#### [PREGUNTAS DE COMPRENSIÓN]
[1] En la reseña de La casa del tiempo, ¿a qué había ido Orlando al pueblo cuando acabó comprando la casa?
[2] Prosigue la reseña de La casa del tiempo desde su última frase.

#### [TEXTO SELECCIONADO]
_____

Narrativa

En la casa del tiempo

Fermín Herrero reseña 'La casa del tiempo', de Laura Mancinelli, una novela que se inicia con tres preguntas retóricas que el protagonista, un pintor llamado Orlando, una temporada larga de barbecho con el pincel, se hace a sí mismo: «¿Por qué la había comprado? ¿Qué iba a hacer con aquella casa enorme de cuyo estuco rosado sólo quedaban restos, la sombra borrosa de su antigua belleza? ¿Necesitaba aquella casa?».

/ una reseña de Fermín Herrero /

La casa del tiempo, de la novelista, natural de Udine aunque pasó la mayor parte de su vida en Turín, Laura Mancinelli se inicia con tres preguntas retóricas que el protagonista, un pintor llamado Orlando, una temporada larga de barbecho con el pincel, se hace a sí mismo: «¿Por qué la había comprado? ¿Qué iba a hacer con aquella casa enorme de cuyo estuco rosado sólo quedaban restos, la sombra borrosa de su antigua belleza? ¿Necesitaba aquella casa?», sentado delante de la propiedad recién adquirida y que «desde la colina dominaba el valle», en un día fresquillo, con viento del norte, en los comienzos, dubitativos, de la primavera. La adventicia compraventa se ha realizado en un periquete, ni él mismo se explica cómo lo ha hecho, había acudido al pueblo, cerca de los Apeninos, del que cada vez que tiene que regresar sale huyendo, a por su partida de nacimiento y se le averió el coche, circunstancia que propició, mientras se lo reparaban, la transacción.

Se trata de la casona rosa de la maestra, de la que recordaba, cuando chiquillo, un laurel del huerto, ahora, talado, mondo tocón, pero con un retoño minúsculo. Como la magdalena proustiana, ese renuevo incipiente, nacido desde lo muerto, le despierta la memoria; tal vez incluso, inconscientemente, cree que lo impulsará a pintar de nuevo. La reminiscencia arrastra escenas en flashback de su niñez, en torno a la escuela, con un candor no exento de poesía: el primer día de clase sin zapatos aparentes, para estrenar; la deplorable caza de pajarillos aprovechando las nevadas; su experiencia de zagal, leyendo Pinocho como si fuese un príncipe, mientras el rebaño careaba por la loma a su aire, arrasaba los huertos cercanos y se le perdía; el canto del ruiseñor, desde su nido en el saúco…

Tras un conato de novela iniciática a cuenta de los días sombríos de la adolescencia en el internado religioso donde tuvo que ir para continuar los estudios —y cómo no identificarse con esa experiencia castrense y castradora, que nos extirpó la libertad de la infancia pueblerina, para quienes la vivimos en las postrimerías del franquismo—, la narración incorpora, siempre en relación con la casa tutelar, procedimientos de intriga y misterio, como la figura enigmática de un niño trepador, la peligrosa oruga del tilo, la muerte de dos mirlos domesticados, unas copas rotas en añicos al unísono, el típico gato negro, en fin, de tal manera que no se sabe al cabo si él ha comprado motu proprio la casa o esta, organismo vivo a merced de «las fuerzas adversas», elige a sus inquilinos.

_____

#### [INFORMACIÓN PROPORCIONADA]
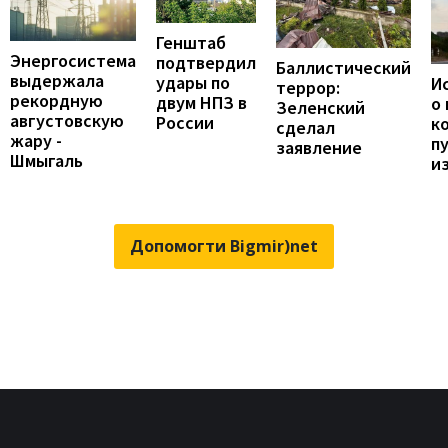
Генштаб
Энергосистема
подтвердил
Баллистический
выдержала
удары по
И
террор:
рекордную
двум НПЗ в
о
Зеленский
августовскую
России
к
сделал
жару -
п
заявление
Шмыгаль
и
Допомогти Bigmir)net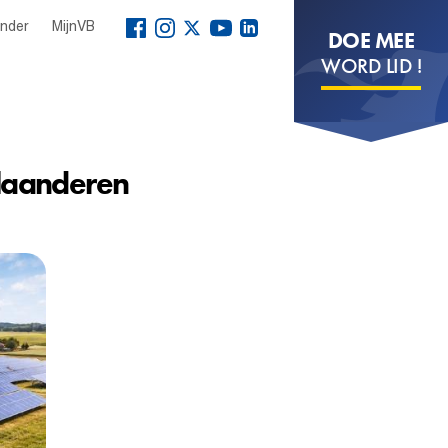
ender
MijnVB
DOE MEE
WORD LID !
Vlaanderen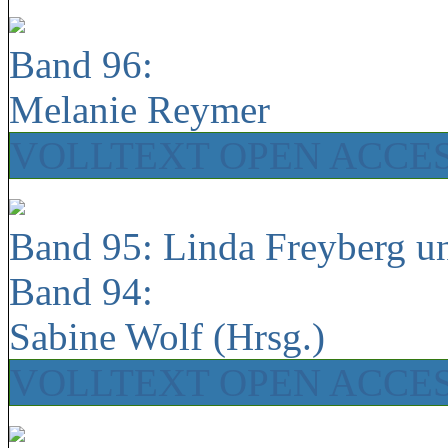
Band 96:
Melanie Reymer
VOLLTEXT OPEN ACCE
Band 95: Linda Freyberg u
Band 94:
Sabine Wolf (Hrsg.)
VOLLTEXT OPEN ACCE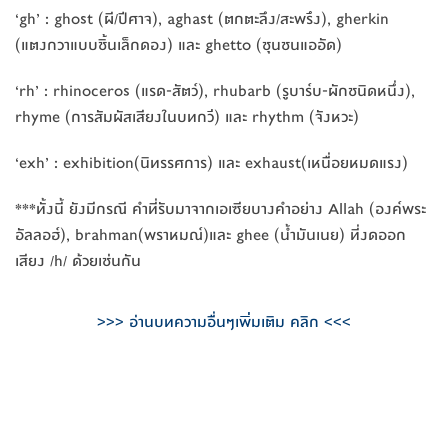
‘gh’ : ghost (ผี/ปีศาจ), aghast (ตกตะลึง/สะพรึง), gherkin
(แตงกวาแบบชิ้นเล็กดอง) และ ghetto (ชุนชนแออัด)
‘rh’ : rhinoceros (แรด-สัตว์), rhubarb (รูบาร์บ-ผักชนิดหนึ่ง),
rhyme (การสัมผัสเสียงในบทกวี) และ rhythm (จังหวะ)
‘exh’ : exhibition(นิทรรศการ) และ exhaust(เหนื่อยหมดแรง)
***ทั้งนี้ ยังมีกรณี คำที่รับมาจากเอเซียบางคำอย่าง Allah (องค์พระ
อัลลอฮ์), brahman(พราหมณ์)และ ghee (น้ำมันเนย) ที่งดออก
เสียง /h/ ด้วยเช่นกัน
>>> อ่านบทความอื่นๆเพิ่มเติม คลิก <<<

_____

#### [RESPUESTAS]
[1] Había ido a por su partida de nacimiento.

[2]
Alrededor del protagonista, de su memoria, se van desarrollando caracteres muy vívidos, en particular los de «las dos mujeres más importantes de su vida», por una parte su madre, «una mezcla entre un grillo y una mariposa», experta en desparasitar pollos; por otra, la amable, solitaria y estricta maestra, esbelta, con moño, siempre de oscuro, como su pasado; su sigilosa cuñada de manos «huesudas, amarillas, animadas por un espíritu cicatero y sospechoso», con fama de loca y asesina, «huraña como una comadreja»; y su compadre Plácido, extravagante cocinero y ejemplar amigo, contrafigura del intelectual y encargado de despertar sus evocaciones, dueño de la fonda del pueblo, además de depositario de las supersticiones, de la sensatez popular, no en vano sabe «las razones de las cosas», y de los chismorreos y murmuraciones que impiden el olvido en el campo, en las poblaciones pequeñas.

La prosa de Mancinelli oscila entre la nostalgia y una melancolía también, no sé, gozosa, tiene algo de esa sencillez en extremo difícil, de la honda levedad de Marisa Madieri, de cuyo marido, Claudio Magris, fue amiga, y remite igualmente, en cierto modo, a la finura envolvente, por la vertiente familiar, de Natalia Ginzburg. Posee el encanto de una acuarela neblinosa de un rincón recóndito, lejos del bullicio turístico, de Venecia, la que pinta más bien en esbozo, tras reconciliarse consigo mismo en la casa restaurada, el protagonista de la novela.


La casa del tiempo
Laura Mancinelli
Periférica, 2021
176 páginas
16,75 €

Fermín Herrero Redondo (Ausejo de la Sierra [Soria], 1963) es un poeta que circunscribe la mayor parte de su obra al paisaje de su pueblo natal, en torno a la presencia de la naturaleza y sus ciclos unidos a la existencia, la belleza de lo humilde, la recuperación del tiempo pobre y agrícola de los padres, el recordatorio del horror de las ideologías que calcinaron el siglo XX, la lentitud y la espera. Hasta la fecha, ha publicado los libros Anagnórisis (1994), Echarse al monte (1997, Premio Hiperión), Un lugar habitable (1999), Paralaje (2000), El tiempo de los usureros (2003), Endechas del consuelo (2006), Tierras altas (2006), La lengua de las campanas (2006), De la letra menuda (2010), Tempero (2011), De atardecida, cielos (2012, Premio Ciudad de Salamanca de Poesía), La gratitud (2014), Sin ir más lejos (2016, Premio Nacional de la Crítica) y Alrededores (2019). Figura, entre otras, en las antologías Cambio de siglo, Animales distintos y Fuera de campo.